Task set ▸
1. In the report on the Aleppo hospital strike, which hospital did the rebels say the attack targeted?
2. Continue the report on the Aleppo hospital strike, picking up after its final sentence.

Page extract ▸
Syria hospital strike kills 40, say rebels
Syrian rebels accused government forces of bombing a hospital in the besieged city of Aleppo late Wednesday, killing at least 40 people as the conflict there ground on, CNN reported.
Ralib al-Omar, a leader of the Yusif al-Asma rebel group, said the attack targeted the Dar al-Shifa Hospital and that the dead included two nurses. The Local Coordination Committees of Syria, a network of opposition activists, said a doctor was among the dead as well -- one of 108 people the group said were killed across the country on Wednesday.
Dar al-Shifa is one of the main sources of medical help for people in Syria's commercial hub. In video posted by opposition activists, the blast appeared to have hit the hospital's often-crowded front lobby.
Aleppo has been the scene of some of the heaviest fighting of the 20-month-old Syrian conflict since August, and an artillery shell had hit the hospital's maternity ward earlier this year.
An estimated 37,000-plus people have been killed since protests broke out against Syrian President Bashar al-Assad in March 2011. Al-Assad responded by turning the army and police on the demonstrations, resulting in a civil war that has so far killed more than 37,000 people, according to the opposition Center for Documentation of Violations in Syria.

Stored data ▸
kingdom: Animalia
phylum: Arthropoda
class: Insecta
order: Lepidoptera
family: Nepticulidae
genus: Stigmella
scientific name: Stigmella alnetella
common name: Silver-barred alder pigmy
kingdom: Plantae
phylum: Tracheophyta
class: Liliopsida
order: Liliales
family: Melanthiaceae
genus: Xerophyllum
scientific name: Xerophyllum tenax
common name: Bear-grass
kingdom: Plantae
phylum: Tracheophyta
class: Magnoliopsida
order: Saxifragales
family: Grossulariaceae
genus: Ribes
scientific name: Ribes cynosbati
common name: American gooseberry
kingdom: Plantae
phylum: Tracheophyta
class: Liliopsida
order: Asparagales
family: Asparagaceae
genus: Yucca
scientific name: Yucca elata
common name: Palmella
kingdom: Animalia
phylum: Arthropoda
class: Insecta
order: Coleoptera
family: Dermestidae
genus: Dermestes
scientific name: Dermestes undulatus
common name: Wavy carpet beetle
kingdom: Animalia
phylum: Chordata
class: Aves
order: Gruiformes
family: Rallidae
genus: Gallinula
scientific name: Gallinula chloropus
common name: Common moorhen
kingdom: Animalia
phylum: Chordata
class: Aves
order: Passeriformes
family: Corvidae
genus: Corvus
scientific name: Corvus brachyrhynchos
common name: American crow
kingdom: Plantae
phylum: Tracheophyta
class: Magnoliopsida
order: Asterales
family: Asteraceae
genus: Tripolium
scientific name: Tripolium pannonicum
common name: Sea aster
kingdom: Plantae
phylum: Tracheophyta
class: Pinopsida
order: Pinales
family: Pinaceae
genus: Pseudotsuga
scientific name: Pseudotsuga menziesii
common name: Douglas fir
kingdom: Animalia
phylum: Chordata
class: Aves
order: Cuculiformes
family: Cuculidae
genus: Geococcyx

Exercise responses ▸
1. The Dar al-Shifa Hospital.

2.
Most of those are civilians, though about 3,000 of the dead are government troops, the center reported last week. The government-owned Syrian Arab News Agency reported a series of clashes between security forces and armed terrorist groups -- its euphemism for opposition fighters -- and intense fighting near the Syrian-Turkish border in recent weeks has pitted loyalist Syrian forces and fighters from the rebel Free Syrian Army.
CNN cannot confirm claims by the government or the opposition because of government restrictions that prevent journalists from reporting freely within Syria.
In a sign of a potential escalation of the conflict, Turkey asked its NATO allies for Patriot missiles Wednesday to bolster its air defenses against its southern neighbor. A letter to NATO included the "formal request" that the alliance send "air defense elements," according to a Turkish government statement that cited "the threats and risks posed by the continuing crisis in Syria to our national security."
The statement added that the NATO Council would convene "shortly" to consider the matter. NATO Secretary-General Anders Fogh Rasmussen said in a Twitter post that the request would be considered without delay.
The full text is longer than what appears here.